Conquista do protagonismo de pessoas transexuais e travestis na saúde requer mudanças profundas

Especialistas avaliam que violência sofrida por essas pessoas apresenta características educacionais, sociais e políticas

Grande parte das instituições de saúde seguem com um olhar marcado pela binaridade [Imagem: Freepik]

No Brasil, cerca de 70% de pessoas trans e travestis não concluíram o ensino médio e apenas 0,02% desses indivíduos teve acesso ao ensino superior, de acordo com dados da Associação Nacional de Travestis e Transexuais (Antra). Entre os diferentes motivos que explicam os índices, encontram-se a falta de atenção às demandas de gênero dentro das escolas, a constante violência contra esses indivíduos — pelo 14º ano consecutivo, o Brasil é o país que mais mata transexuais e travestis no mundo — e a ausência de políticas públicas de permanência para essas pessoas no campo estudantil.  

A partir dos dados, é possível compreender que a participação profissional dessas pessoas em diferentes setores da sociedade é também reduzida e invisibilizada. Na área da saúde, por exemplo, além da ausência de atendimentos inclusivos, a falta de atuação desses indivíduos como protagonistas é marcante. 

Estudo e protagonismo

Lu Schneider Fortes, biomédico e pesquisador da Faculdade de Saúde Pública (FSP) da Universidade de São Paulo (USP), explica que desde a graduação começou a ter alguns incômodos com relação a como as questões de gênero e sexualidade eram abordadas no campo acadêmico. “Quando esses temas eram tratados, eles eram colocados de uma forma muito estigmatizante, chegando até a patologizar essas pessoas”, explica o pesquisador. 

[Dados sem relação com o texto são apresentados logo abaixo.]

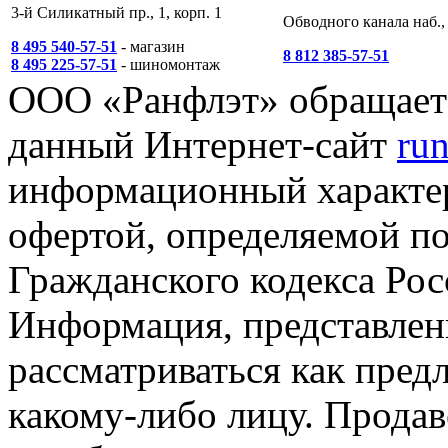
3-й Силикатный пр., 1, корп. 1
Обводного канала наб., 
8 495 540-57-51
- магазин
8 812 385-57-51
8 495 225-57-51
- шиномонтаж
ООО «Ранфлэт» обращает 
данный Интернет-сайт
run
информационный характер
офертой, определяемой п
Гражданского кодекса Ро
Информация, представленн
рассматриваться как пред
какому-либо лицу. Продав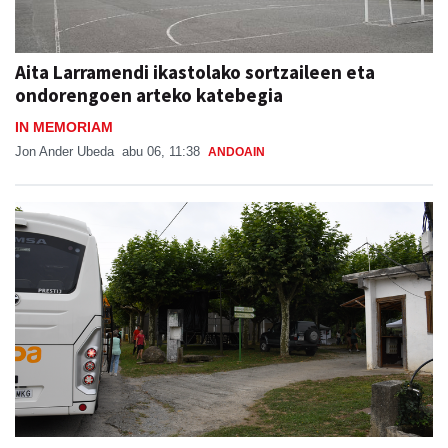
Aita Larramendi ikastolako sortzaileen eta
ondorengoen arteko katebegia
IN MEMORIAM
Jon Ander Ubeda
abu 06, 11:38
ANDOAIN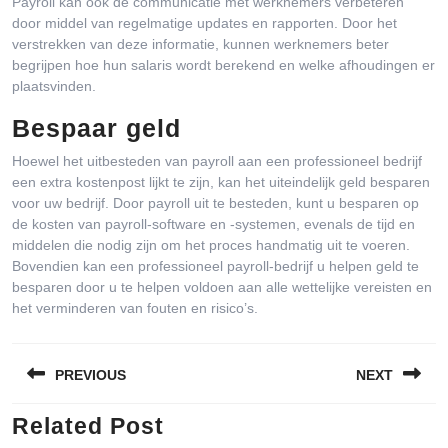
Payroll kan ook de communicatie met werknemers verbeteren
door middel van regelmatige updates en rapporten. Door het
verstrekken van deze informatie, kunnen werknemers beter
begrijpen hoe hun salaris wordt berekend en welke afhoudingen er
plaatsvinden.
Bespaar geld
Hoewel het uitbesteden van payroll aan een professioneel bedrijf
een extra kostenpost lijkt te zijn, kan het uiteindelijk geld besparen
voor uw bedrijf. Door payroll uit te besteden, kunt u besparen op
de kosten van payroll-software en -systemen, evenals de tijd en
middelen die nodig zijn om het proces handmatig uit te voeren.
Bovendien kan een professioneel payroll-bedrijf u helpen geld te
besparen door u te helpen voldoen aan alle wettelijke vereisten en
het verminderen van fouten en risico’s.
Bericht
PREVIOUS
NEXT
navigatie
Related Post
Previous
Next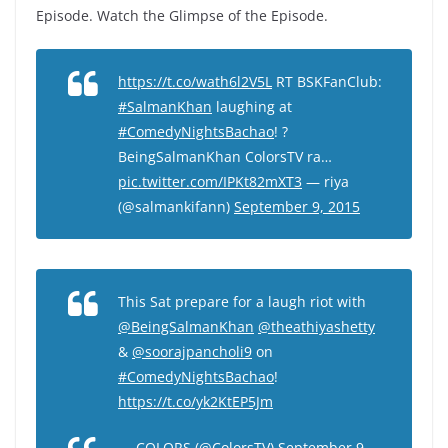
Episode. Watch the Glimpse of the Episode.
https://t.co/wath6l2V5L
RT BSKFanClub:
#SalmanKhan
laughing at
#ComedyNightsBachao
! ?
BeingSalmanKhan ColorsTV ra…
pic.twitter.com/IPKt82mXT3
— riya
(@salmankifann)
September 9, 2015
This Sat prepare for a laugh riot with
@BeingSalmanKhan
@theathiyashetty
&
@soorajpancholi9
on
#ComedyNightsBachao
!
https://t.co/yk2KtEP5Jm
— COLORS (@ColorsTV)
September 9,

Por esse motivo, com a orientação do professor José Miguel Nieto Oliveira, Schneider começou a desenvolver uma pesquisa que tem como objetivo central tratar as questões de gênero na área da saúde a partir de um trabalho etnográfico. Assim, um dos principais desafios associados ao desenvolvimento do estudo, relaciona-se ao fato dele ter sido iniciado em 2020, ano que ficou marcado pelos desafios impostos pela pandemia de Covid-19. 

Como o especialista não dominava o método etnográfico de pesquisa, um dos caminhos para entrar em contato com profissionais transexuais e travestis da saúde foi a participação de encontros online de algumas associações — como o Comitê Técnico de Saúde da População LGBT. “Comecei a contatar essas pessoas para pensar em estratégias de reparação de efeitos que são muito estruturais, mas que também são sociais e políticos”, complementa Schneider.

O pesquisador adiciona que o projeto, denominada como Para além do campo: sobre ameaças, redes e protagonismos de pessoas trans e/ou travestis como profissionais de saúde, também buscava colocar esses sujeitos como protagonistas e produtores de conhecimento da saúde, deslocando a visão comumente abordada dessas pessoas como pacientes. 

Educação formadora 

Schneider reflete ainda que a falta de pessoas transexuais e travestis na área da saúde é a ponta desse debate. A garantia dos direitos de pessoas transexuais e travestis passa também pela permanência estudantil durante o ensino básico, pela luta diária contra a violência e pelo acesso a espaços de poder. “Acho que existe uma dificuldade que é colocada pela própria cisgeneridade de não querer perder o seu espaço de privilégio”, avalia o autor do estudo. 

Apesar das dificuldades associadas ao tema, Lu considera que alguns avanços foram feitos nos últimos anos. Dessa forma, a dissertação apresenta uma visão crítica da formação do sistema de saúde e da ideia de cisgeneridade — categoria que se refere às pessoas que se identificam com o gênero atribuído no nascimento. Apesar disso, Lu reforça que também pensa em como criar alianças com pessoas cis, principalmente se essas estiverem comprometidas com esse tema. 

Além disso, Schneider considera que a aprovação de cotas trans em algumas universidades pode abrir portas para uma mudança, mesmo que lenta, desse sistema — sendo importante considerar, mais uma vez, que a luta contra a desigualdade envolve caminhos ainda mais profundos. 

As redes de apoio como possibilidade de resistência também são abordadas pelo especialista que avalia que, muitas vezes, há um conhecimento sendo produzido por pessoas trans e travestis que não é aceito pela maioria das pessoas. “O primeiro passo para que as pessoas, de fato, sejam protagonistas é transmitir essas vozes para fazer isso reverberar e alcançar todos os espaços possíveis”.